▸ **Description of the task**
Format the lines below as a JSON list of strings, one string per line and no blank lines, taking everything from the first line down to the line containing "Bariéry 4: 4 -> 5", with both ends included.

......

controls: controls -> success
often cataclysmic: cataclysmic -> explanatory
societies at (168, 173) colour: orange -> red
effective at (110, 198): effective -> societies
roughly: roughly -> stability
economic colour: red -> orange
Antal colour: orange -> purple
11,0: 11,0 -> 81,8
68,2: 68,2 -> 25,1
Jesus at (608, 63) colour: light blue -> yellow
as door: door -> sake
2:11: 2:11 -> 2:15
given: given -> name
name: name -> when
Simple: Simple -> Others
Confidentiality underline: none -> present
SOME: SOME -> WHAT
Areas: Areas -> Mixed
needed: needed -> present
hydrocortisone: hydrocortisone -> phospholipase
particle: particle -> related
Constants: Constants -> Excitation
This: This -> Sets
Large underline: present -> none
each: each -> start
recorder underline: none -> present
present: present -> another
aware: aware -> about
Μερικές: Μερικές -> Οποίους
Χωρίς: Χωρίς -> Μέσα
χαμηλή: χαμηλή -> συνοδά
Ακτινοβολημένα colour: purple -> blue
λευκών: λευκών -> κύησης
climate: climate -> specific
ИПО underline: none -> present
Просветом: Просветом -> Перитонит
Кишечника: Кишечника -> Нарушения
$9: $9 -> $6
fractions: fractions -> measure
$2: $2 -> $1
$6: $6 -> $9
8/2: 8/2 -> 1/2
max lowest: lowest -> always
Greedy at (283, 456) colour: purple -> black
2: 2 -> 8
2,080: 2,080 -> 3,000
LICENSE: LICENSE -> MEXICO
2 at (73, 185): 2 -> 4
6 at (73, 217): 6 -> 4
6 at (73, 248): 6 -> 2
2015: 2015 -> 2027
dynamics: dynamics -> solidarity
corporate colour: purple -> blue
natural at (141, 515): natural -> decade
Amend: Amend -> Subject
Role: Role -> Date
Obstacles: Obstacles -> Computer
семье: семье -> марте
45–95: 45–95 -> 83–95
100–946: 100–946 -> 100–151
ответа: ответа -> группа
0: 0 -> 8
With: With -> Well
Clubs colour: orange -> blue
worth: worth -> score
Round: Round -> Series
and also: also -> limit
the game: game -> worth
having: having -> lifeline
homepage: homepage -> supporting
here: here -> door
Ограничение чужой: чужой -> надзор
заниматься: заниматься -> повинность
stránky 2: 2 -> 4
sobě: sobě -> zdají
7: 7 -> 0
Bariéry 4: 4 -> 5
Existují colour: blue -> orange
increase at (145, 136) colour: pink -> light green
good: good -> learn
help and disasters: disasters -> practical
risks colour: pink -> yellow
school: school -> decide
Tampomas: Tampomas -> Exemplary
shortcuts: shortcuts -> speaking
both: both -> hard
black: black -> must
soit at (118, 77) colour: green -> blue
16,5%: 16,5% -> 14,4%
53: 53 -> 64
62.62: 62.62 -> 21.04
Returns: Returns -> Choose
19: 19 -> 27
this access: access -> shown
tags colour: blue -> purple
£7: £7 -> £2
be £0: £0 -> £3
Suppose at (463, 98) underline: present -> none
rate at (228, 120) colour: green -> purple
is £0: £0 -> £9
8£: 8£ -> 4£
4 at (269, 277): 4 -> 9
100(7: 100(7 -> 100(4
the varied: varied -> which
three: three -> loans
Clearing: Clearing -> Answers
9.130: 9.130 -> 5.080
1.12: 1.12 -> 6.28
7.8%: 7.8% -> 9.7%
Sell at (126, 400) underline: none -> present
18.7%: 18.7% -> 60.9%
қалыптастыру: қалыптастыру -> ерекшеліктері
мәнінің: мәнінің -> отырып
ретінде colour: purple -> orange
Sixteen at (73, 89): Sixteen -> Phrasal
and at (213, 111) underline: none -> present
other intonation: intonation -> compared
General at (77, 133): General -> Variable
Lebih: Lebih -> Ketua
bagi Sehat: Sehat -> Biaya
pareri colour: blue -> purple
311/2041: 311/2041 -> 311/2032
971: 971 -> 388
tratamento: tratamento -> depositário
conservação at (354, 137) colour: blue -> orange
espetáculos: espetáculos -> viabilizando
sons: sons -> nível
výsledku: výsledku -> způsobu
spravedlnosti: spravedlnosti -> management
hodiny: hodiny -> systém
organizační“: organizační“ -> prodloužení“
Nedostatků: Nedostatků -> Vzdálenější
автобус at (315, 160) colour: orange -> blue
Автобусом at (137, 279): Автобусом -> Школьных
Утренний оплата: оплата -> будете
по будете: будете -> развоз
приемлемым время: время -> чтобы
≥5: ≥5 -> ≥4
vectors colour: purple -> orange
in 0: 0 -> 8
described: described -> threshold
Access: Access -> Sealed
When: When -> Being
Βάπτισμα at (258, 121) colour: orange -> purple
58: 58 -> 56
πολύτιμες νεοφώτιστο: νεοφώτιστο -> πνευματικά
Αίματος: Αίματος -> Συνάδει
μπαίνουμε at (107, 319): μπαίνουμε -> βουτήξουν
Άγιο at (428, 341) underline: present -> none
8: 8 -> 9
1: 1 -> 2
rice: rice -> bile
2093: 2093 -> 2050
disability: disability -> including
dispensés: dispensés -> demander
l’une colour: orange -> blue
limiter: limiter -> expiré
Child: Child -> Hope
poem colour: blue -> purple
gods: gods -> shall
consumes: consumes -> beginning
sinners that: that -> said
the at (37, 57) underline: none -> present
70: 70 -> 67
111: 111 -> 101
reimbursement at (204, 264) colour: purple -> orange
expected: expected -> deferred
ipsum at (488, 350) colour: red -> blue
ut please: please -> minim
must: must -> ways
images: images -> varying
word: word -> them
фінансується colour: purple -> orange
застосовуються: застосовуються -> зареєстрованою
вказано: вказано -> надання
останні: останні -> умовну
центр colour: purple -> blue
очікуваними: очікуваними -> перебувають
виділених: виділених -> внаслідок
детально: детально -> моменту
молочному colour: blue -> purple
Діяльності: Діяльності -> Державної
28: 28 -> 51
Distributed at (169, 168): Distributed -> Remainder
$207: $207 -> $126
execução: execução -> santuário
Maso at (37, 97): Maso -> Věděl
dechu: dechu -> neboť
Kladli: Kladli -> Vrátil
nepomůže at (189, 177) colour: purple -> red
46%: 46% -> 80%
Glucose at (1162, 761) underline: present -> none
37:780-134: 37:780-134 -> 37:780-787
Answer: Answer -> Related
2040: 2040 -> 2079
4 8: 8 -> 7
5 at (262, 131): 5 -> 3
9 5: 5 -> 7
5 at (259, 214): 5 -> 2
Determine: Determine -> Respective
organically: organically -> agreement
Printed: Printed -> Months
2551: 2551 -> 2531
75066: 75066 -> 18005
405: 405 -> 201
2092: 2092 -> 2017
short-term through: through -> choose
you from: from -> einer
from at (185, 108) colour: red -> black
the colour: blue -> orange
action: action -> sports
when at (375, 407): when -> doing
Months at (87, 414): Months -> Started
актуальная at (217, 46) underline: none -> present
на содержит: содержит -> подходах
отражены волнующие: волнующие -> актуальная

......

▸ **The result**
[
  "controls: controls -> success",
  "often cataclysmic: cataclysmic -> explanatory",
  "societies at (168, 173) colour: orange -> red",
  "effective at (110, 198): effective -> societies",
  "roughly: roughly -> stability",
  "economic colour: red -> orange",
  "Antal colour: orange -> purple",
  "11,0: 11,0 -> 81,8",
  "68,2: 68,2 -> 25,1",
  "Jesus at (608, 63) colour: light blue -> yellow",
  "as door: door -> sake",
  "2:11: 2:11 -> 2:15",
  "given: given -> name",
  "name: name -> when",
  "Simple: Simple -> Others",
  "Confidentiality underline: none -> present",
  "SOME: SOME -> WHAT",
  "Areas: Areas -> Mixed",
  "needed: needed -> present",
  "hydrocortisone: hydrocortisone -> phospholipase",
  "particle: particle -> related",
  "Constants: Constants -> Excitation",
  "This: This -> Sets",
  "Large underline: present -> none",
  "each: each -> start",
  "recorder underline: none -> present",
  "present: present -> another",
  "aware: aware -> about",
  "Μερικές: Μερικές -> Οποίους",
  "Χωρίς: Χωρίς -> Μέσα",
  "χαμηλή: χαμηλή -> συνοδά",
  "Ακτινοβολημένα colour: purple -> blue",
  "λευκών: λευκών -> κύησης",
  "climate: climate -> specific",
  "ИПО underline: none -> present",
  "Просветом: Просветом -> Перитонит",
  "Кишечника: Кишечника -> Нарушения",
  "$9: $9 -> $6",
  "fractions: fractions -> measure",
  "$2: $2 -> $1",
  "$6: $6 -> $9",
  "8/2: 8/2 -> 1/2",
  "max lowest: lowest -> always",
  "Greedy at (283, 456) colour: purple -> black",
  "2: 2 -> 8",
  "2,080: 2,080 -> 3,000",
  "LICENSE: LICENSE -> MEXICO",
  "2 at (73, 185): 2 -> 4",
  "6 at (73, 217): 6 -> 4",
  "6 at (73, 248): 6 -> 2",
  "2015: 2015 -> 2027",
  "dynamics: dynamics -> solidarity",
  "corporate colour: purple -> blue",
  "natural at (141, 515): natural -> decade",
  "Amend: Amend -> Subject",
  "Role: Role -> Date",
  "Obstacles: Obstacles -> Computer",
  "семье: семье -> марте",
  "45–95: 45–95 -> 83–95",
  "100–946: 100–946 -> 100–151",
  "ответа: ответа -> группа",
  "0: 0 -> 8",
  "With: With -> Well",
  "Clubs colour: orange -> blue",
  "worth: worth -> score",
  "Round: Round -> Series",
  "and also: also -> limit",
  "the game: game -> worth",
  "having: having -> lifeline",
  "homepage: homepage -> supporting",
  "here: here -> door",
  "Ограничение чужой: чужой -> надзор",
  "заниматься: заниматься -> повинность",
  "stránky 2: 2 -> 4",
  "sobě: sobě -> zdají",
  "7: 7 -> 0",
  "Bariéry 4: 4 -> 5"
]